Kent Beck, in the face of objections to such a refactoring under the auspices of "removing duplication", wrote:
Sorry. I really really really am just locally removing duplication,
data duplication, between the tests and the code. The nicely general formula
that results is a happy accident, and doesn't always appear. More often than
not, though, it does.

No instant mental triangulation. No looking forward to future test cases.

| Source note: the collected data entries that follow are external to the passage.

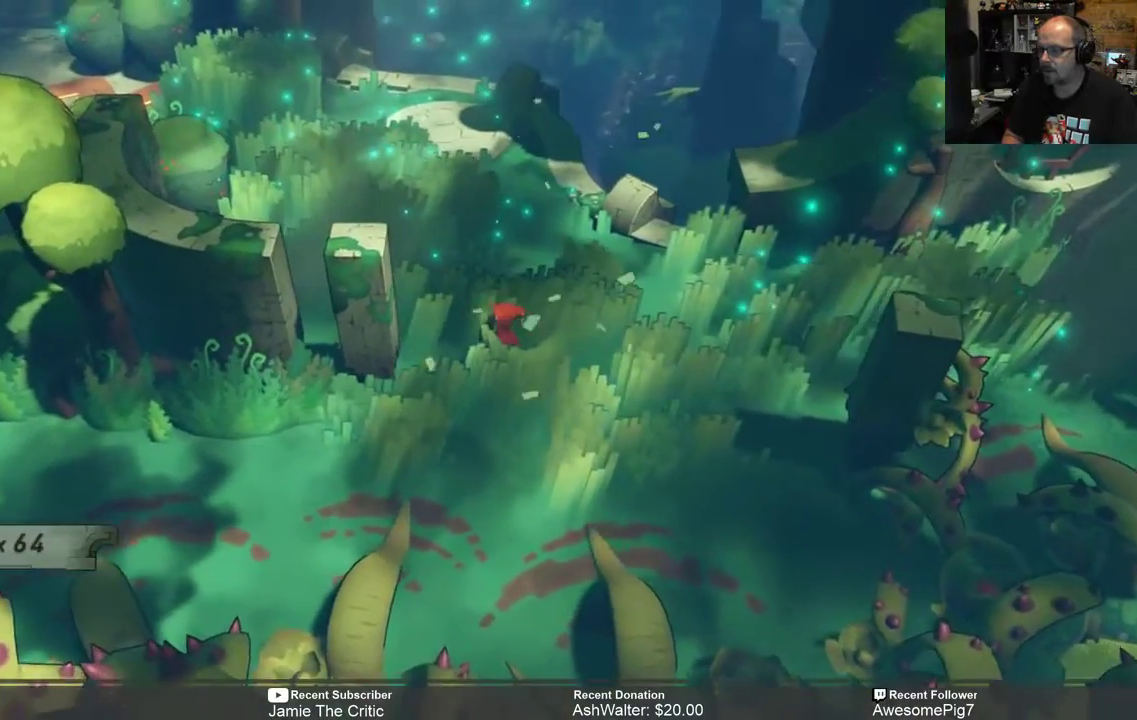
{"dt_ms": 500, "buttons": ["R2"], "left_stick": "up", "right_stick": "center", "events": [[183, "left_stick", "up"]]}
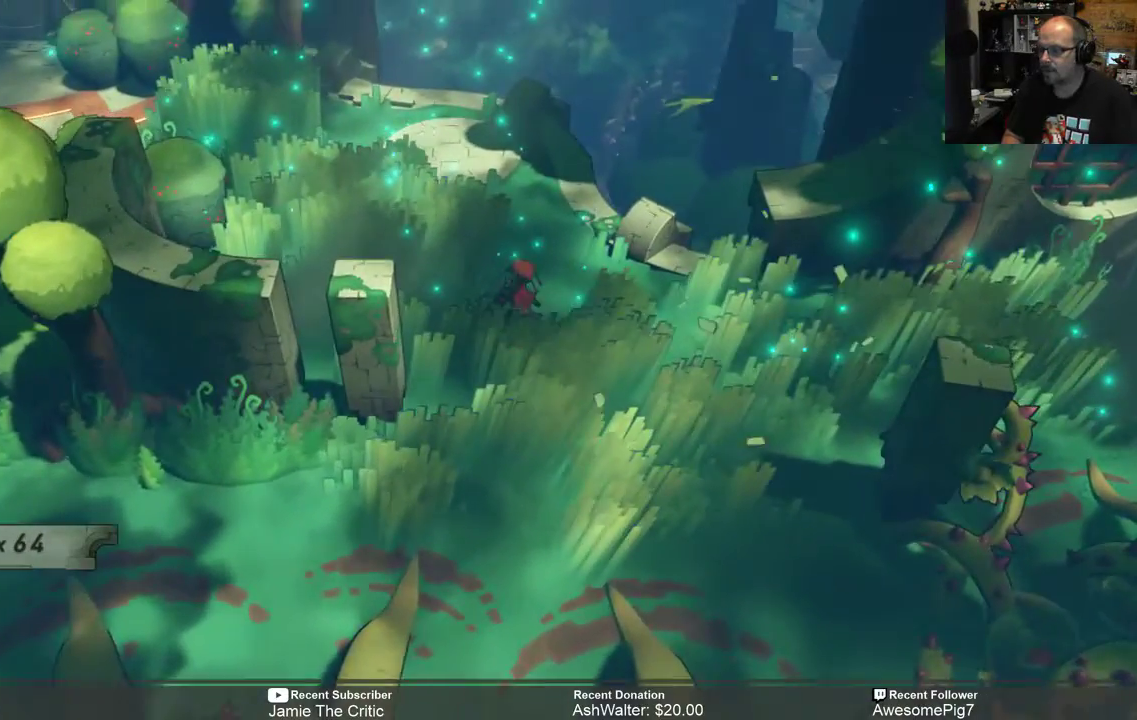
{"dt_ms": 500, "buttons": ["R2"], "left_stick": "down", "right_stick": "center", "events": [[250, "left_stick", "center"], [450, "left_stick", "down"]]}
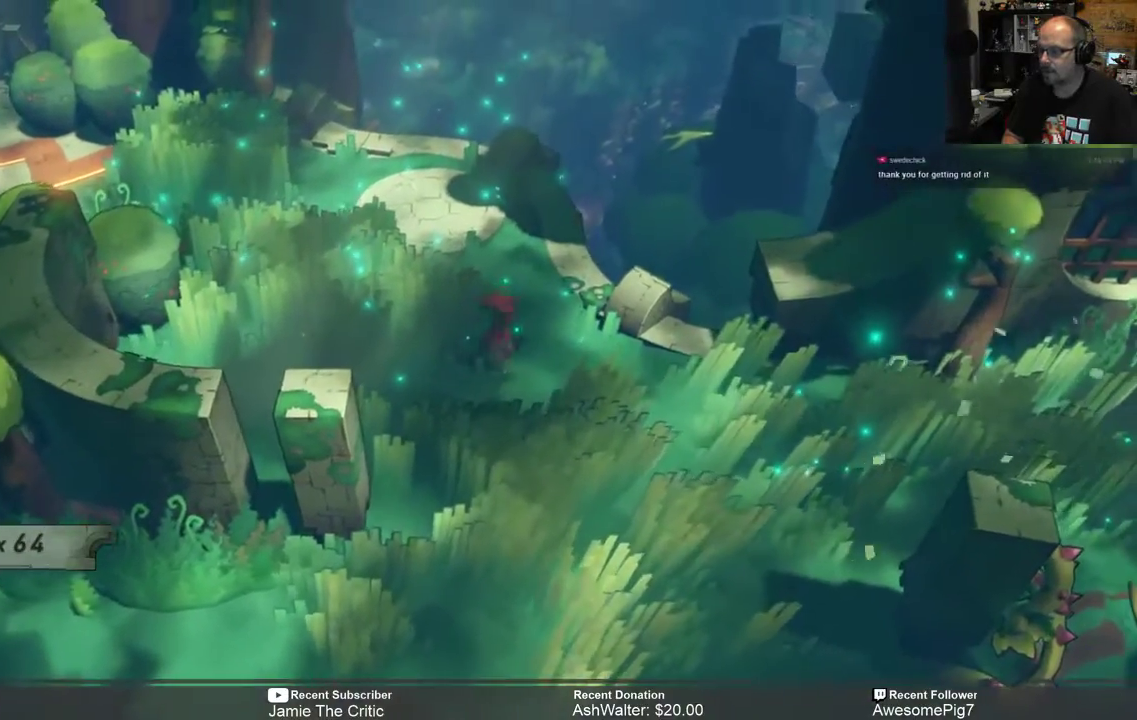
{"dt_ms": 500, "buttons": ["R2"], "left_stick": "center", "right_stick": "center", "events": [[117, "left_stick", "down-right"], [483, "left_stick", "center"]]}
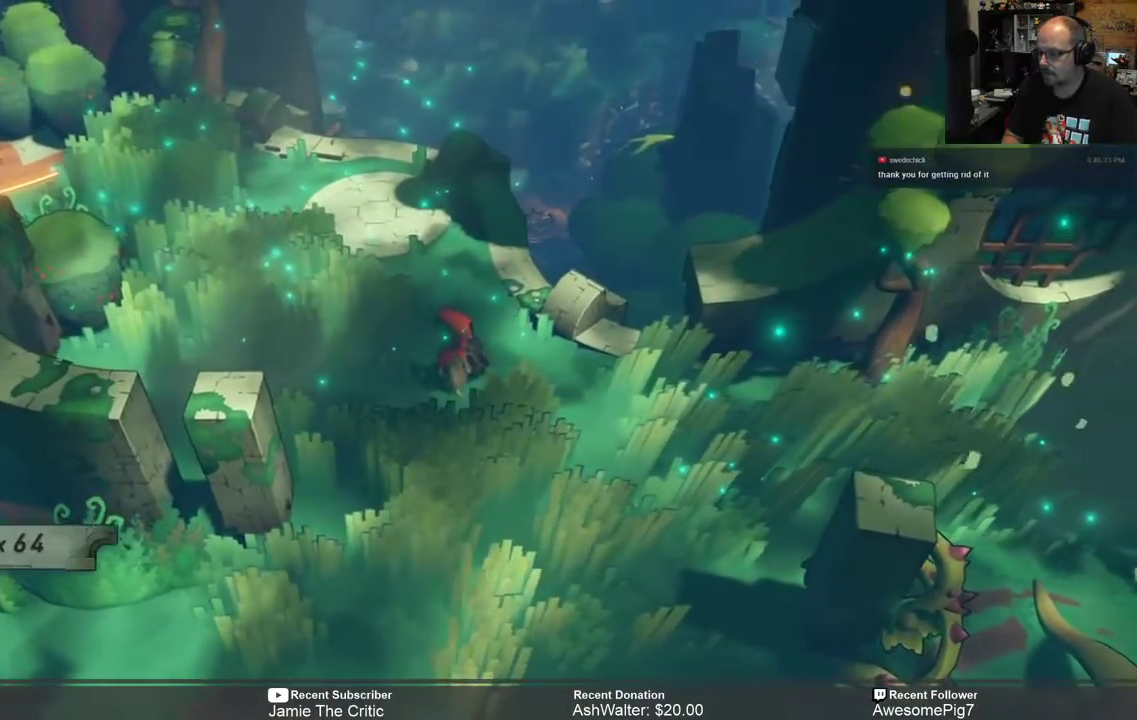
{"dt_ms": 500, "buttons": ["R2"], "left_stick": "center", "right_stick": "center", "events": [[150, "left_stick", "up-left"], [450, "left_stick", "center"]]}
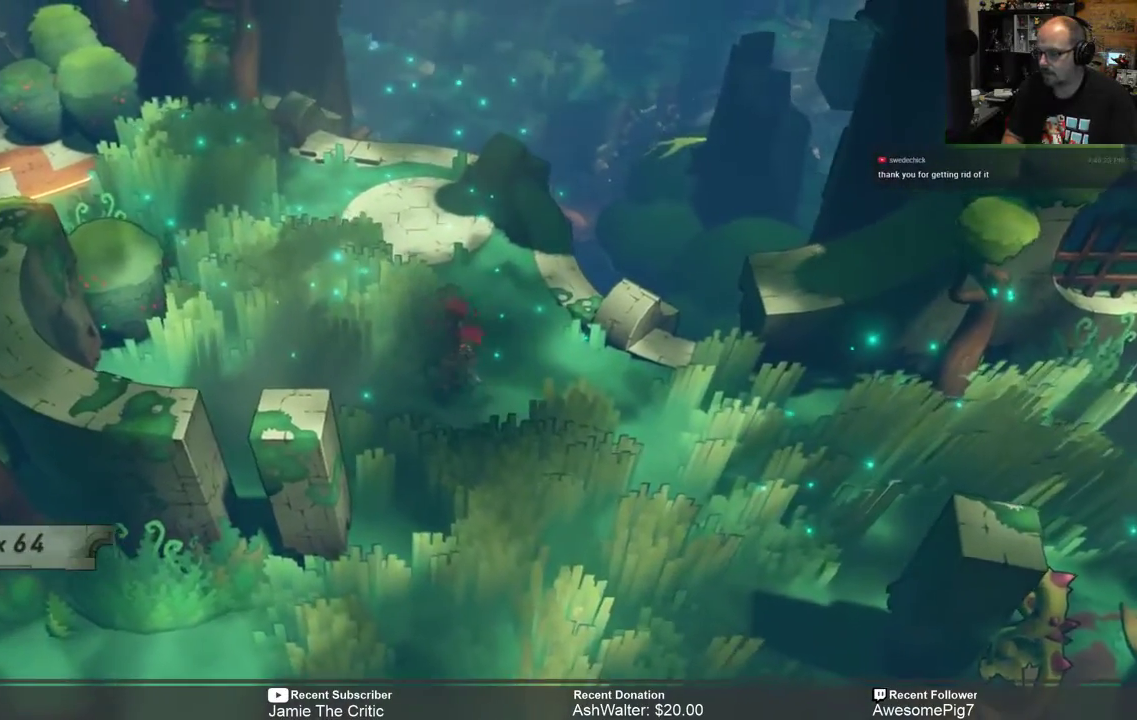
{"dt_ms": 500, "buttons": ["R2"], "left_stick": "up-left", "right_stick": "center", "events": [[217, "left_stick", "up-left"]]}
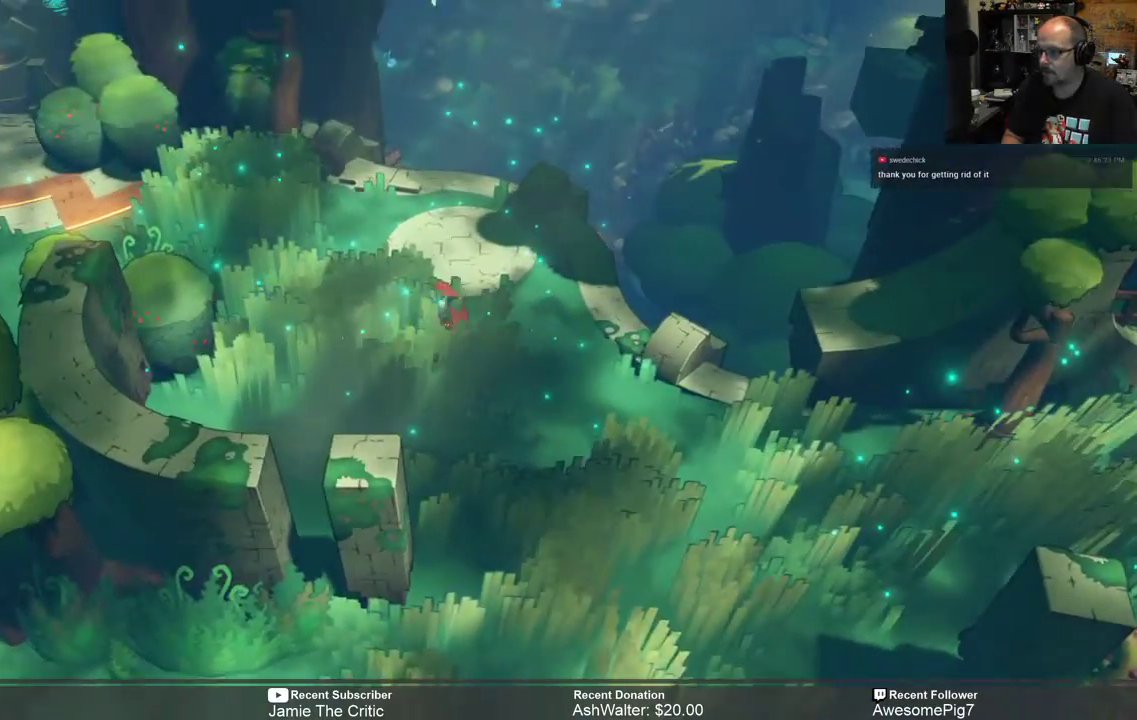
{"dt_ms": 500, "buttons": ["R2"], "left_stick": "center", "right_stick": "center", "events": [[500, "left_stick", "center"]]}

Simple removal of duplication. I get it now that other people don't think
this way. Believe me, I get it. Now I have to decide whether to begin
doubting myself, or just patiently wait for most of the rest of the world to
catch up. No contest--I can be patient.
At that time, Beck was a bit undisciplined with his definition of "refactoring".  Faced with the same problem, my guess is that he would have performed the constant -> scalar transformation during his "refactoring" step.  If there isn't a test, then it's not observable behavior?

Personally, I find that the disciplined approach reduces error rates.